Overground Gait Kinematics and Muscle Activation Patterns in the Yucatan Mini Pig

Abstract

A growing number of spinal cord injury, neuromodulation, and cell therapy studies on porcine models, especially the Yucatan minipigs (YMPs), have been recently reported. This is due to the large similarities between human and porcine neuroanatomy and biomechanics. To assess treatment modalities and locomotor recovery in this model, there is an obvious need for detailed characterization of normative overground gait in neurologically intact YMPs. The objective of this study was to assess gait biomechanics and the effect of overground walking speed on gait parameters, kinematics, and electromyographic (EMG) activity in the hindlimb muscles of YMPs. Nine neurologically-intact adult YMPs were trained to walk overground in a straight line. Whole-body kinematics and EMG activity of hindlimb muscles were recorded and analyzed at 6 different speed ranges (0.4-0.59, 0.6-0.79, 0.8-0.99, 1.0-1.19, 1.2-1.39, and 1.4-1.6 m/s). A MATLAB program was developed to detect strides and gait events automatically from motion-captured data. Significant decreases in stride duration, stance and swing times and an increase in stride length were observed with increasing speed. A transition in gait pattern occurred at the 1.0m/s walking speed.
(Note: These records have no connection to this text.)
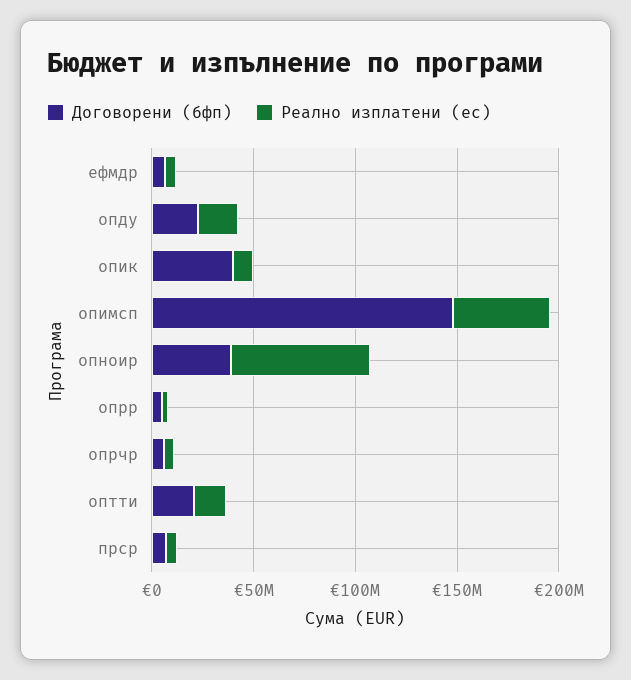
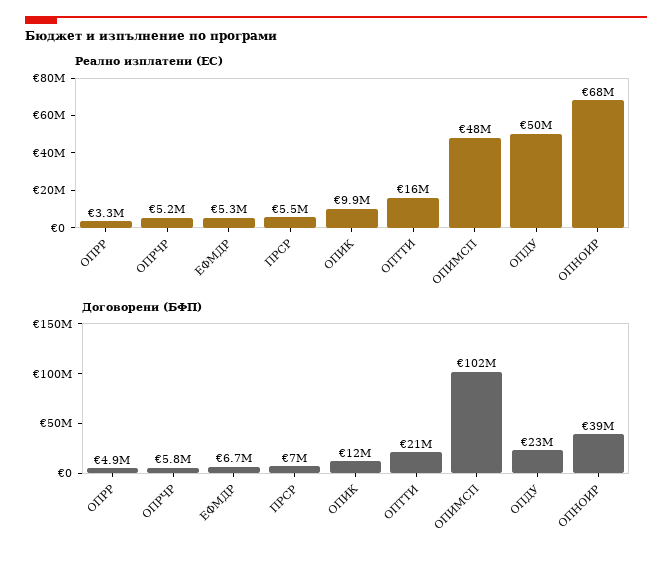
  {
    "Договорени (бфп)": {
      "ефмдр": 6700000,
      "опду": 23000000,
-     "опик": 40000000,
+     "опик": 12000000,
-     "опимсп": 150000000,
+     "опимсп": 102000000,
      "опноир": 39000000,
      "опрр": 4900000,
      "опрчр": 5800000,
      "оптти": 21000000,
      "прср": 7000000
    },
    "Реално изплатени (ес)": {
      "ефмдр": 5300000,
-     "опду": 20000000,
+     "опду": 50000000,
      "опик": 9900000,
      "опимсп": 48000000,
      "опноир": 68000000,
      "опрр": 3300000,
      "опрчр": 5200000,
      "оптти": 16000000,
      "прср": 5500000
    }
  }

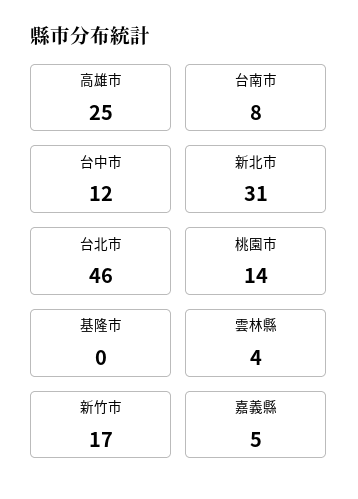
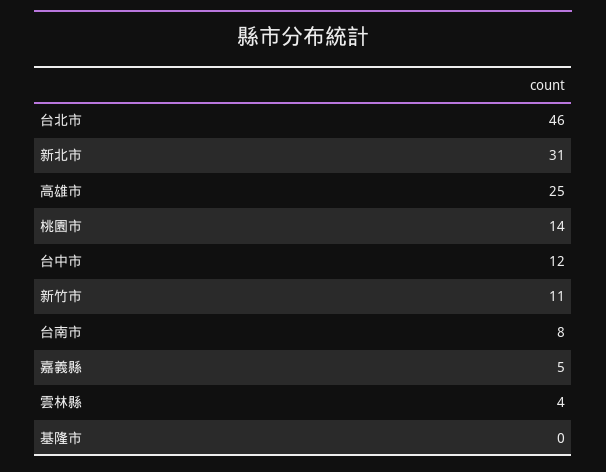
  {
    "高雄市": 25,
    "台南市": 8,
    "台中市": 12,
    "新北市": 31,
    "台北市": 46,
    "桃園市": 14,
    "基隆市": 0,
    "雲林縣": 4,
-   "新竹市": 17,
+   "新竹市": 11,
    "嘉義縣": 5
  }

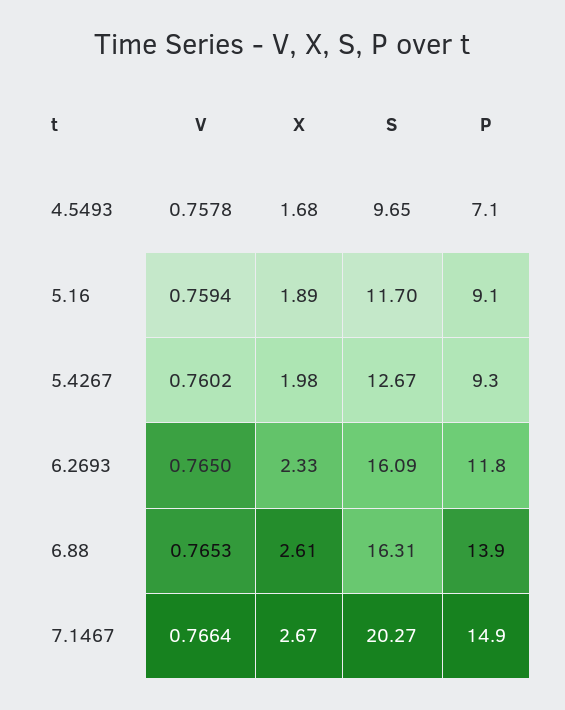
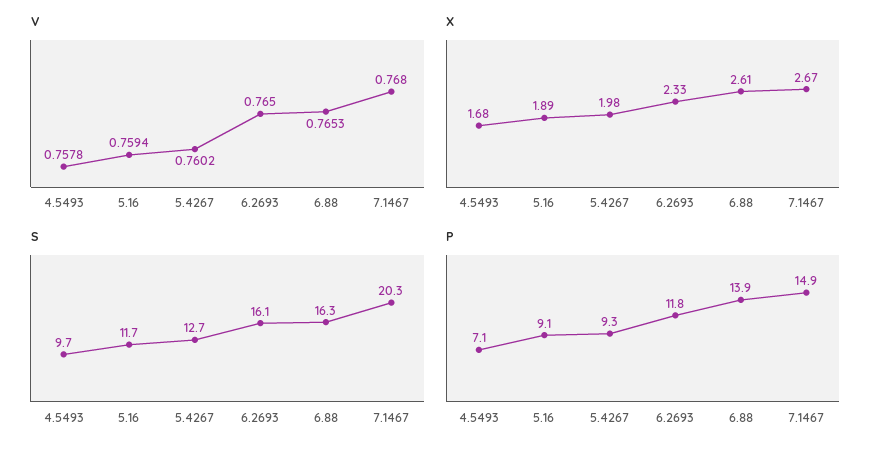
  {
    "V": {
      "4.5493": 0.7578,
      "5.16": 0.7594,
      "5.4267": 0.7602,
      "6.2693": 0.765,
      "6.88": 0.7653,
-     "7.1467": 0.7664
+     "7.1467": 0.768
    },
    "X": {
      "4.5493": 1.68,
      "5.16": 1.89,
      "5.4267": 1.98,
      "6.2693": 2.33,
      "6.88": 2.61,
      "7.1467": 2.67
    },
    "S": {
      "4.5493": 9.65,
      "5.16": 11.7,
      "5.4267": 12.67,
      "6.2693": 16.09,
      "6.88": 16.31,
      "7.1467": 20.27
    },
    "P": {
      "4.5493": 7.1,
      "5.16": 9.1,
      "5.4267": 9.3,
      "6.2693": 11.8,
      "6.88": 13.9,
      "7.1467": 14.9
    }
  }

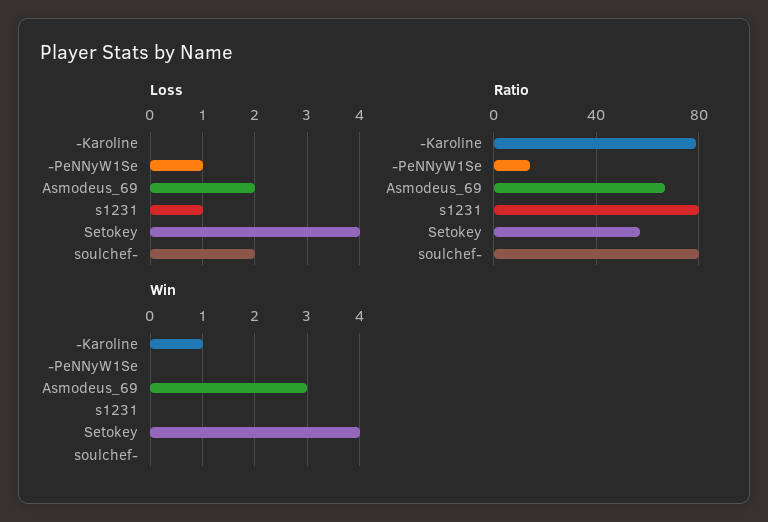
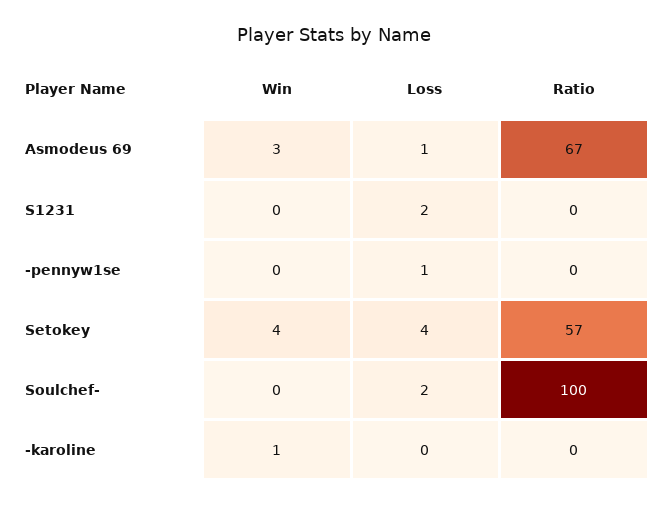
  {
    "Loss": {
      "-Karoline": 0,
      "-PeNNyW1Se": 1,
-     "Asmodeus_69": 2,
+     "Asmodeus_69": 1,
-     "s1231": 1,
+     "s1231": 2,
      "Setokey": 4,
      "soulchef-": 2
    },
    "Ratio": {
-     "-Karoline": 80,
+     "-Karoline": 0,
-     "-PeNNyW1Se": 15,
+     "-PeNNyW1Se": 0,
      "Asmodeus_69": 67,
-     "s1231": 80,
+     "s1231": 0,
      "Setokey": 57,
-     "soulchef-": 80
+     "soulchef-": 100
    },
    "Win": {
      "-Karoline": 1,
      "-PeNNyW1Se": 0,
      "Asmodeus_69": 3,
      "s1231": 0,
      "Setokey": 4,
      "soulchef-": 0
    }
  }

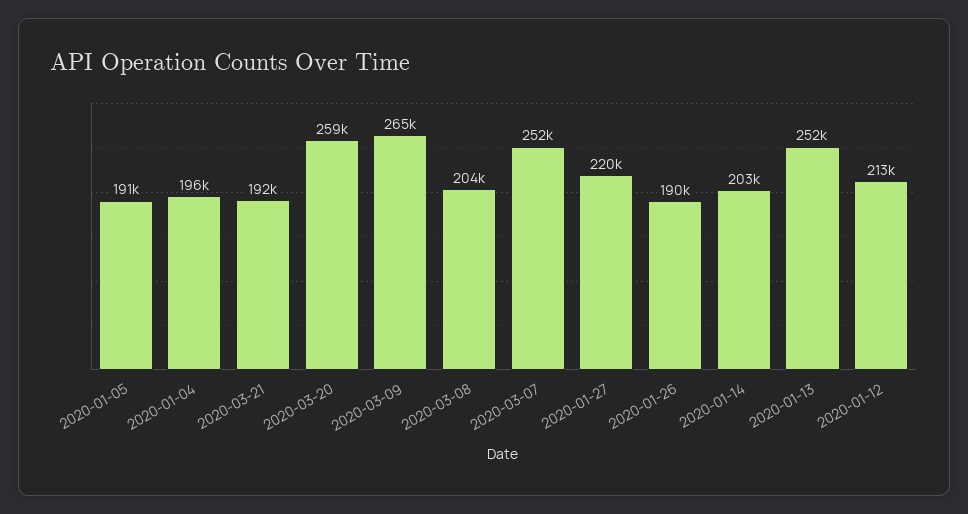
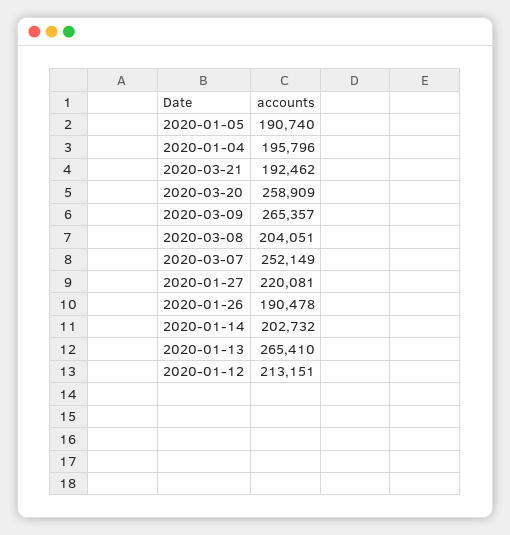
  {
    "2020-01-05": 190740,
    "2020-01-04": 195796,
    "2020-03-21": 192462,
    "2020-03-20": 258909,
    "2020-03-09": 265357,
    "2020-03-08": 204051,
    "2020-03-07": 252149,
    "2020-01-27": 220081,
    "2020-01-26": 190478,
    "2020-01-14": 202732,
-   "2020-01-13": 252000,
+   "2020-01-13": 265410,
    "2020-01-12": 213151
  }

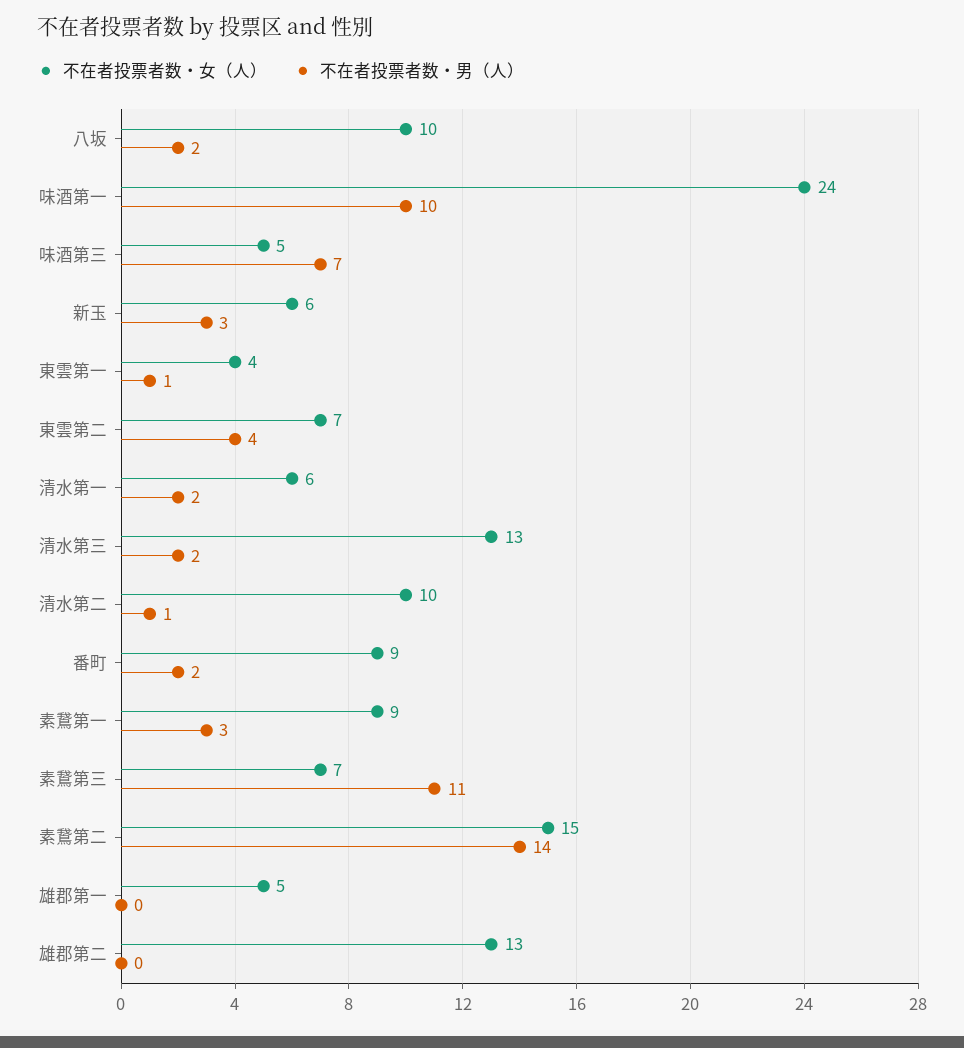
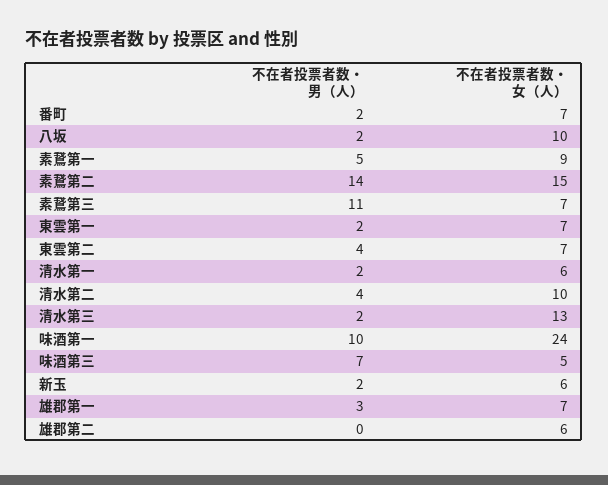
  {
    "不在者投票者数・女（人）": {
      "八坂": 10,
      "味酒第一": 24,
      "味酒第三": 5,
      "新玉": 6,
-     "東雲第一": 4,
+     "東雲第一": 7,
      "東雲第二": 7,
      "清水第一": 6,
      "清水第三": 13,
      "清水第二": 10,
-     "番町": 9,
+     "番町": 7,
      "素鵞第一": 9,
      "素鵞第三": 7,
      "素鵞第二": 15,
-     "雄郡第一": 5,
+     "雄郡第一": 7,
-     "雄郡第二": 13
+     "雄郡第二": 6
    },
    "不在者投票者数・男（人）": {
      "八坂": 2,
      "味酒第一": 10,
      "味酒第三": 7,
-     "新玉": 3,
+     "新玉": 2,
-     "東雲第一": 1,
+     "東雲第一": 2,
      "東雲第二": 4,
      "清水第一": 2,
      "清水第三": 2,
-     "清水第二": 1,
+     "清水第二": 4,
      "番町": 2,
-     "素鵞第一": 3,
+     "素鵞第一": 5,
      "素鵞第三": 11,
      "素鵞第二": 14,
-     "雄郡第一": 0,
+     "雄郡第一": 3,
      "雄郡第二": 0
    }
  }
Significant increases in the range of motion of the knee and ankle joints were observed at higher speeds. Also, the points of minimum and maximum knee and ankle joint angles occurred earlier in the gait cycle at higher speeds. The onset of EMG activity in the biceps femoris muscle occurred significantly earlier in the gait cycle with increasing speed. A comprehensive characterization of overground walking in neurologically-intact YMPs is provided. These normative measures set the basis against which the effects of future interventions on locomotor capacity in YMPs can be compared.